GENTLE HEART MINISTRIES
 
 

GENTLE HEART MINISTRIES
domestic abuse man and woman


 

 

 



A Poem of Victory!

I will not believe what my enemies say
Just keep on believing god as I walk his way

You can put me down and, say at nothing I’m good
You are the prince of liars and that is understood

It doesn’t matter what you say about me
When Jesus saved me he gave me total victory

I am a woman that has suffered many abuses
As you wring your hands looking for excuses

I have become the victor and rise up from the ashes

I have been made strong by his great power
Jesus gives me joy and keeps me hour by hour

You curse and attack me in front of a crowd
As you yelled and blamed me out loud

I used to believe all the things you said were true
You wanted me to feel bad about how you felt about you

When people are abusive and attack with such furor
It is usually because they do not like what they see in the mirror

He told me if I would only change and put him first in my life
There would not be a need for beating and strife

No matter how hard i would try to change
And i worked so hard at my life to rearrange

Was it because you were threatened by me
That you’re own potential you never could see

Well this is an ode of battered wife
Who could never find any good in her life

She worried and wandered how she could go on
As for her freedom she daily longed

I could never see any good or potential in me
And when any one said anything nice about me
Those nice things I could never believe

But that was so long time ago I have moved on
and improved I know
Jesus gave me a song to sing music,
and poetry and in his freedom I grow

It has been a long time since you went away
The memories of that life grow dimmer and dimmer
I raise my banner high for I am a winner

Past all the ashes and shattered fragments of my life
For I have been delivered from your anger and strife

I have forgiven you, for at last I can see,
it was never about me
It was about your wounded spirit,
and how you longed to be free

Soft Petals of Poetry by Ruthie
Sunday, June 25, 2000

©

This poem is dedicated to my first husband Michael.
Rest in the arms of Jesus.
I know you were truly repentant Before you passed away.
I have forgiven you I know your spirit needed to be set free.

In Memory Of
Michael Albert Gavaldon
February 3,1942 to July 17,1997
(Rest in the peace you have flown away to the bosom of God!)

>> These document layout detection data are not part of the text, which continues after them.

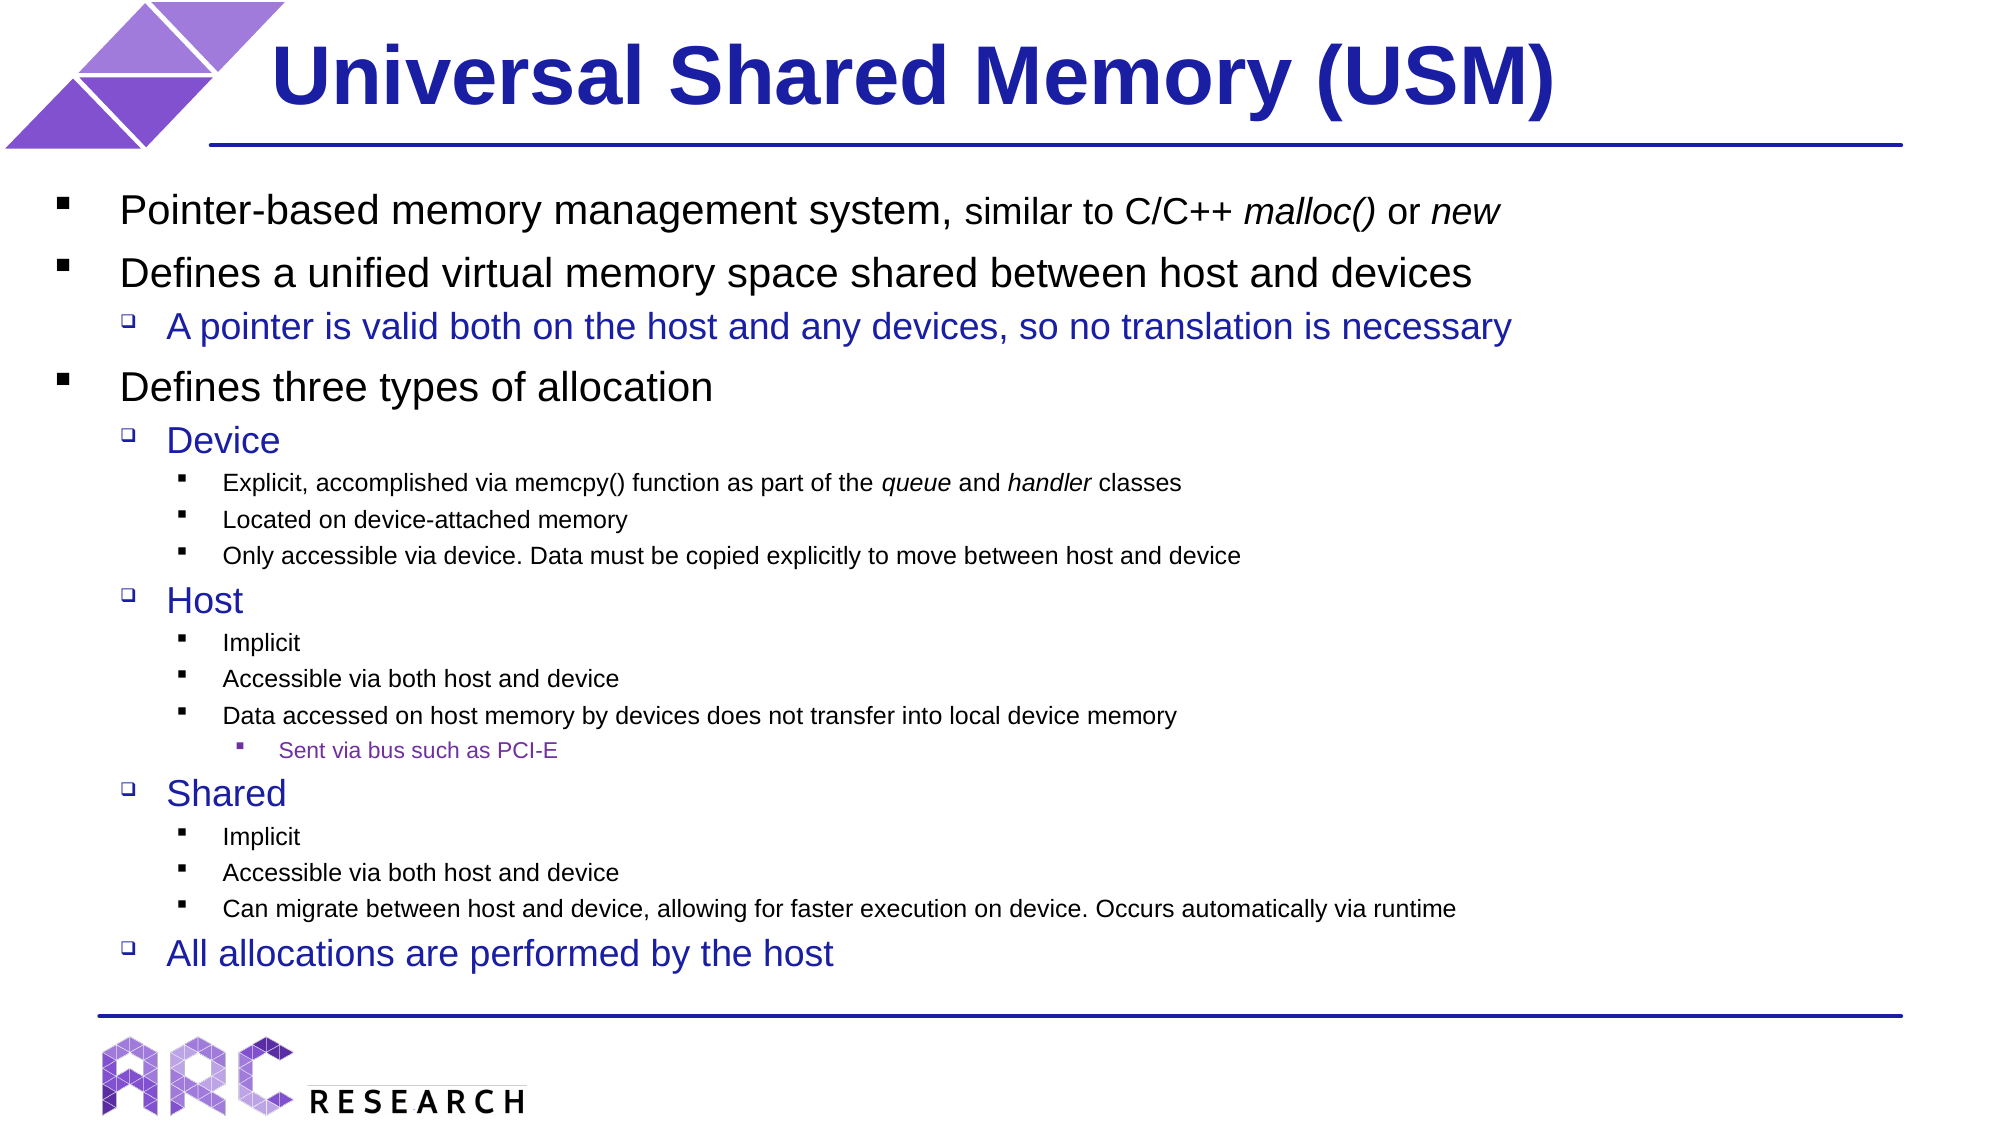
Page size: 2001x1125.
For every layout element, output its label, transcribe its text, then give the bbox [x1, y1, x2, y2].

title Universal Shared Memory (USM) [249, 0, 1796, 143]
list Pointer-based memory management system, similar to C/C++ malloc() or new Defines a unified virtual memory space shared between host and devices A pointer is valid both on the host and any devices, so no translation is necessary Defines three types of allocation Device Explicit, accomplished via memcpy() function as part of the queue and handler classes Located on device-attached memory Only accessible via device. Data must be copied explicitly to move between host and device Host Implicit Accessible via both host and device Data accessed on host memory by devices does not transfer into local device memory Sent via bus such as PCI-E Shared Implicit Accessible via both host and device Can migrate between host and device, allowing for faster execution on device. Occurs automatically via runtime All allocations are performed by the host [43, 182, 1958, 1033]
picture [307, 1083, 527, 1116]
picture [99, 1036, 296, 1119]
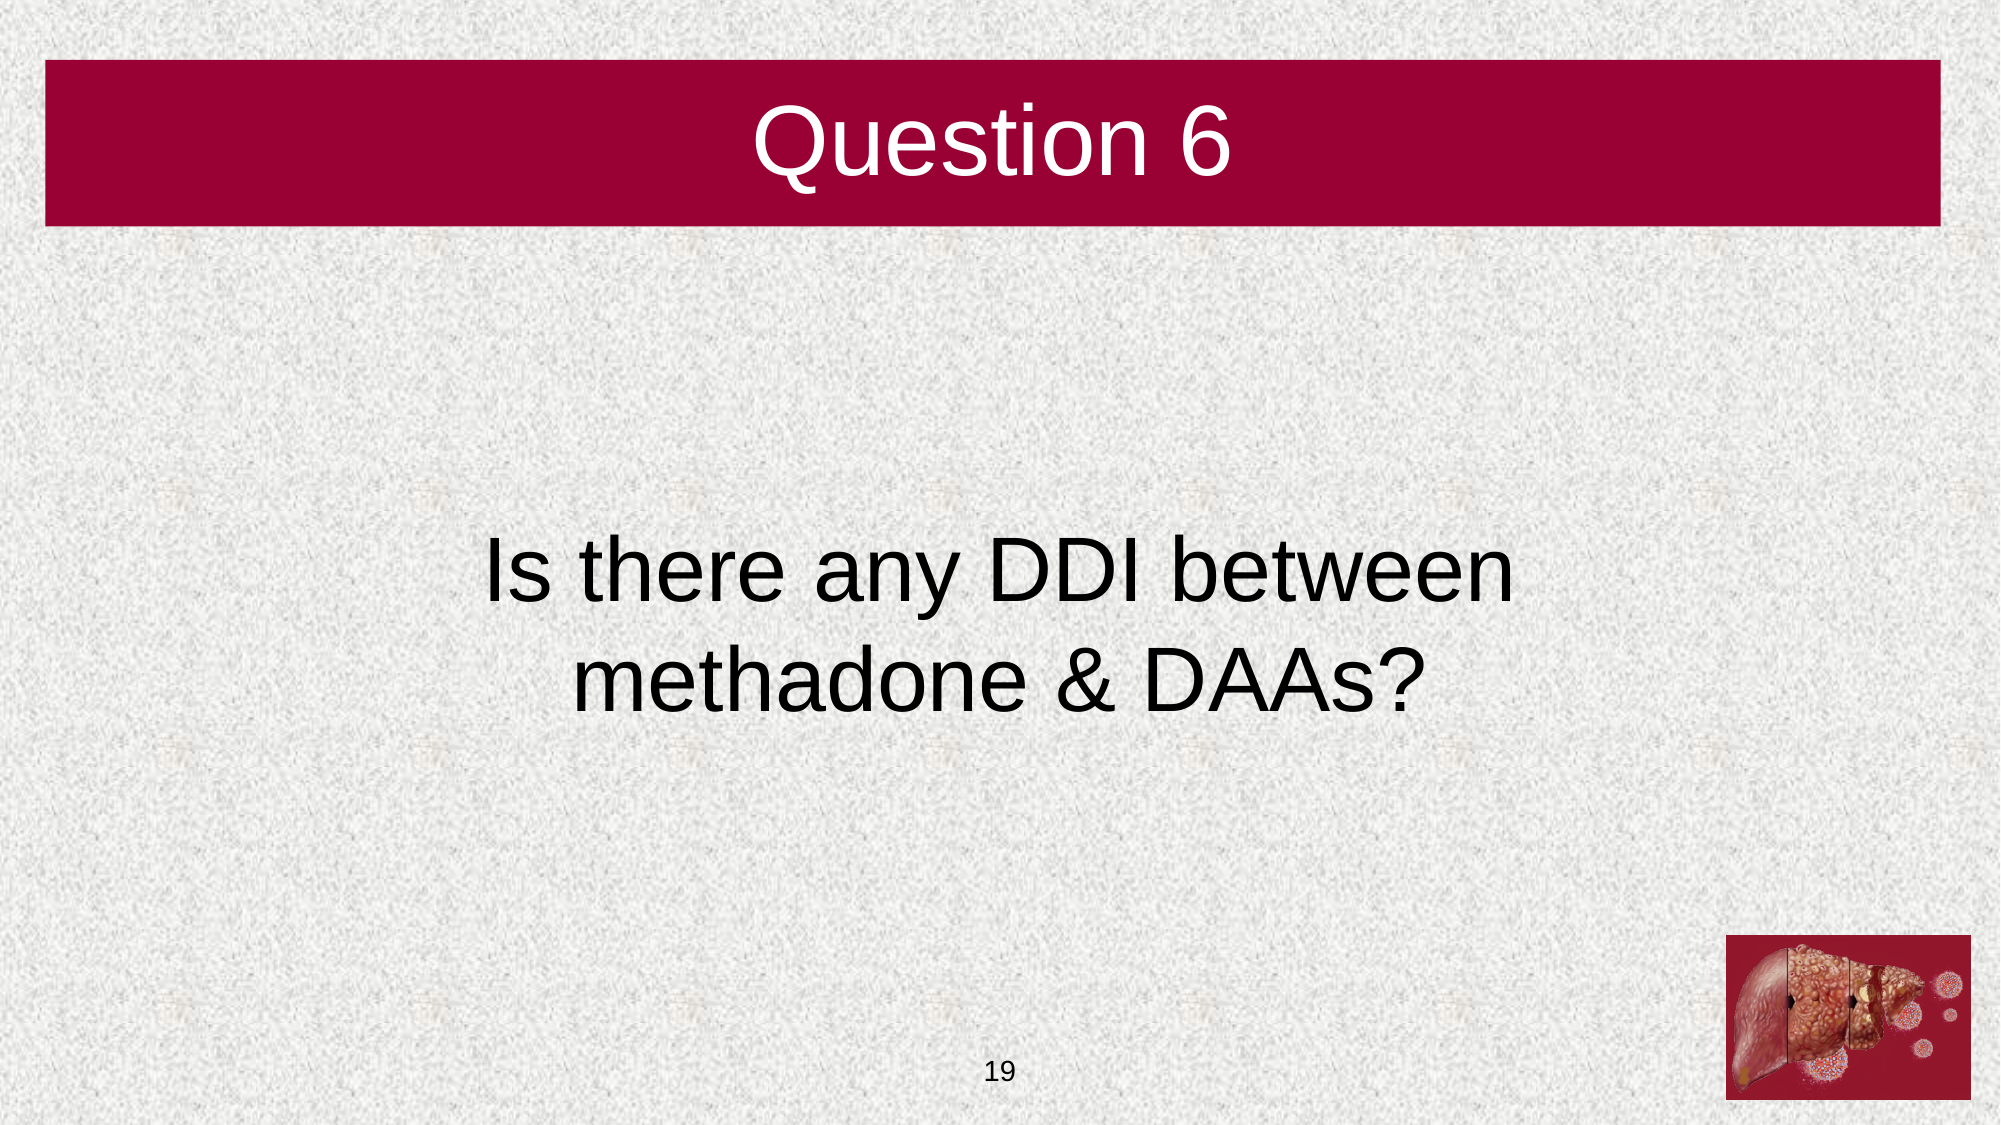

National Domestic Hot Line
1-800-799-7233
TTY 1-800-787-3224

(Michael’s favorite psalm living translation)

(Psalms 55:1-7)

 Listen to my prayer, o god.  Do not ignore my cry for help!    Please listen and answer me, for I am overwhelmed by my troubles.    My enemies shout at me, making loud wicked threats.  They bring trouble on me, hunting me down in their anger.    My heart is in anguish.  The terror of death over powers me.  Fear and trembling overwhelm me.  I can’t stop shaking.    Oh, how I wish i had the wings of a dove; then would i fly away and rest.     I would fly far away to the quiet of the wilderness.